このサプライズとなったフィッチによる米国長期債の格下げを受け、米国10年債利回りは一時4.122%へと上昇。これは2022年11月以来の高いレベルです。株式市場は金利上昇を嫌い、特に2023年に入って買われてきたグロース株が売られる展開となりました。前回米国政府が債務上限引き上げ合意に達しなかったことを理由に米国債の格下げがあったのは2011年8月5日のことです。この時は格付け機関のS&Pが米国長期債券の格付けを同じく「AAA」から「AA+」へ引き下げを行っています。

今回の格下げを受けてJPモルガン・チェース[JPM]のジェイミー・ダイモンCEOはこのフィッチによる格下げは最終的に問題ではないと語っています。それは借り入れコストを決定するのは格付会社ではなくマーケットであるため、「実際にはそれほど重要ではない」と発言、そもそも米国とその軍隊が生み出す安定に依存をしている他国が米国より高い評価を受けるのは「ばかばかしいこと」だと付け加えています。
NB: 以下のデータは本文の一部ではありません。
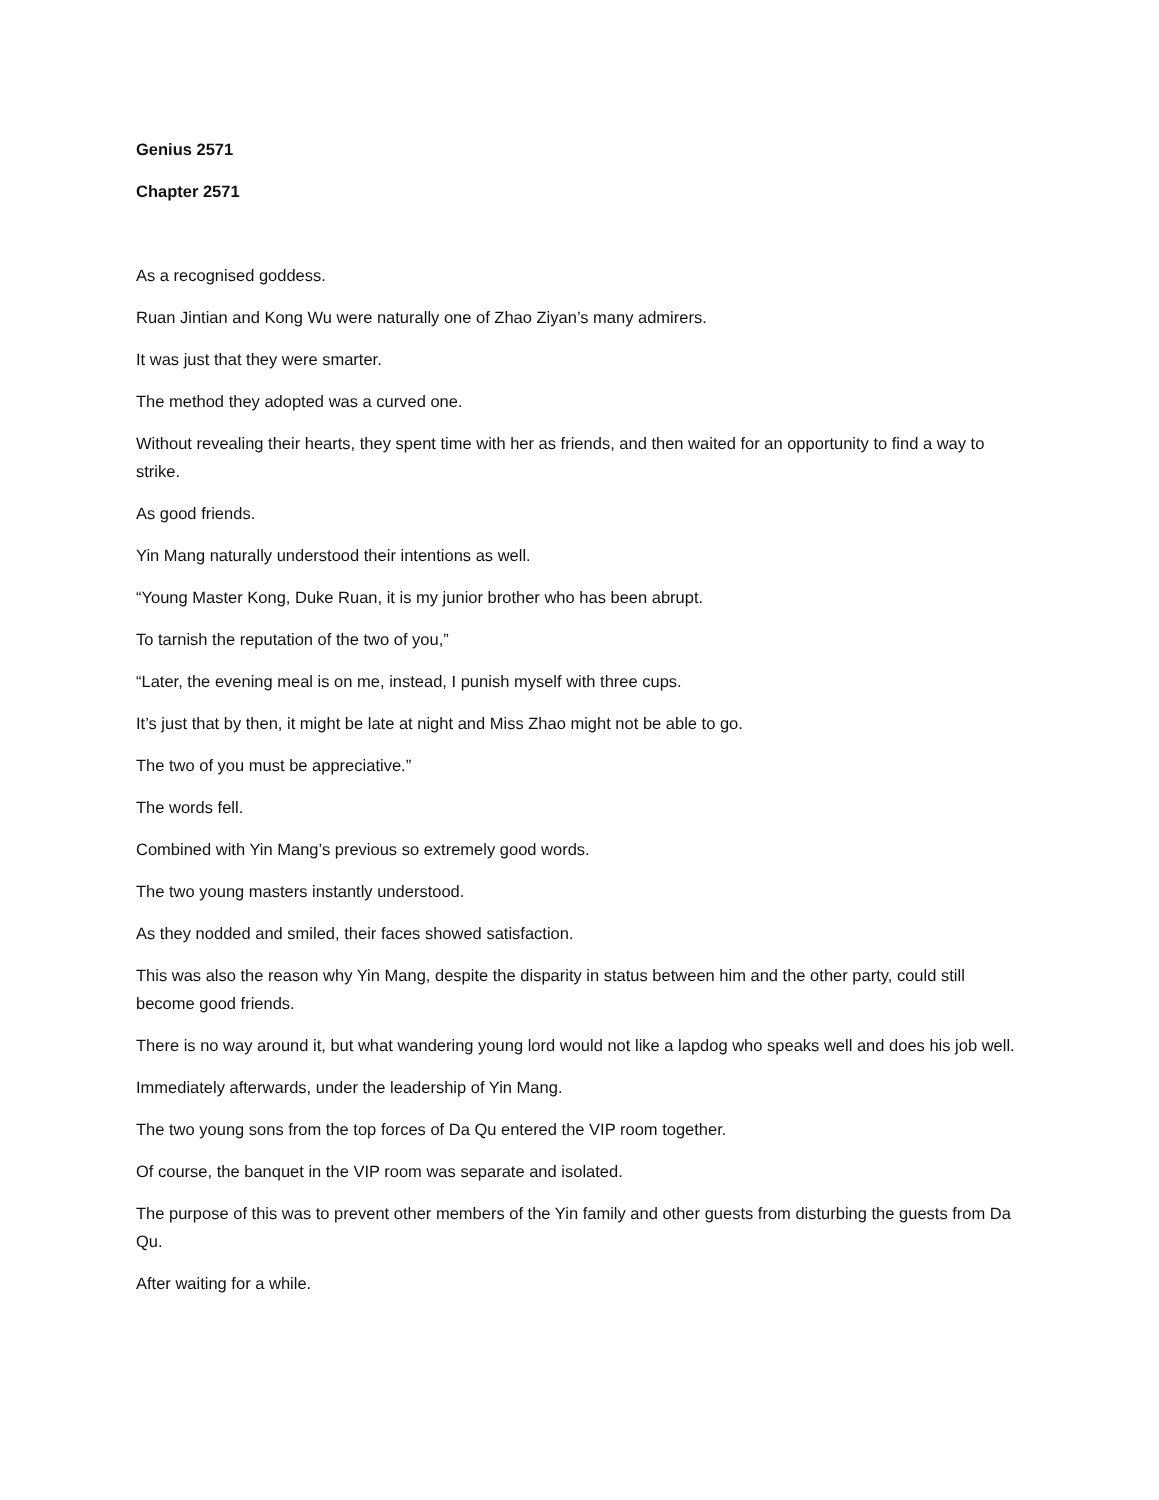Genius 2571
Chapter 2571
As a recognised goddess.
Ruan Jintian and Kong Wu were naturally one of Zhao Ziyan’s many admirers.
It was just that they were smarter.
The method they adopted was a curved one.
Without revealing their hearts, they spent time with her as friends, and then waited for an opportunity to find a way to strike.
As good friends.
Yin Mang naturally understood their intentions as well.
“Young Master Kong, Duke Ruan, it is my junior brother who has been abrupt.
To tarnish the reputation of the two of you,”
“Later, the evening meal is on me, instead, I punish myself with three cups.
It’s just that by then, it might be late at night and Miss Zhao might not be able to go.
The two of you must be appreciative.”
The words fell.
Combined with Yin Mang’s previous so extremely good words.
The two young masters instantly understood.
As they nodded and smiled, their faces showed satisfaction.
This was also the reason why Yin Mang, despite the disparity in status between him and the other party, could still become good friends.
There is no way around it, but what wandering young lord would not like a lapdog who speaks well and does his job well.
Immediately afterwards, under the leadership of Yin Mang.
The two young sons from the top forces of Da Qu entered the VIP room together.
Of course, the banquet in the VIP room was separate and isolated.
The purpose of this was to prevent other members of the Yin family and other guests from disturbing the guests from Da Qu.
After waiting for a while.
今回の格下げ、市場に与える影響は大きなものではないと考える理由

今回の格下げは2回目の経験で、市場が初めて経験し動揺した2011年の格下げとは異なります。現在はインフレに対する金融当局の取り組みも進んでおり、経済が堅調であることを考えると、今回の引き下げが市場に与える影響は大きなものではないだろうと考えられます。8月3日引け後のアップル[AAPL]やアマゾン[AMZN]の決算発表次第では、8月2日のマーケットの下げはone day event(1日だけの出来事)となる可能性もあります。また8月4日の雇用統計が市場予想を下回る発表するとすれば、ここからマーケットが大きく下がるような展開は回避されると考えられます。ただ、歴史的に8月、9月の米国株が上昇する確率は低いことを補足しておきます。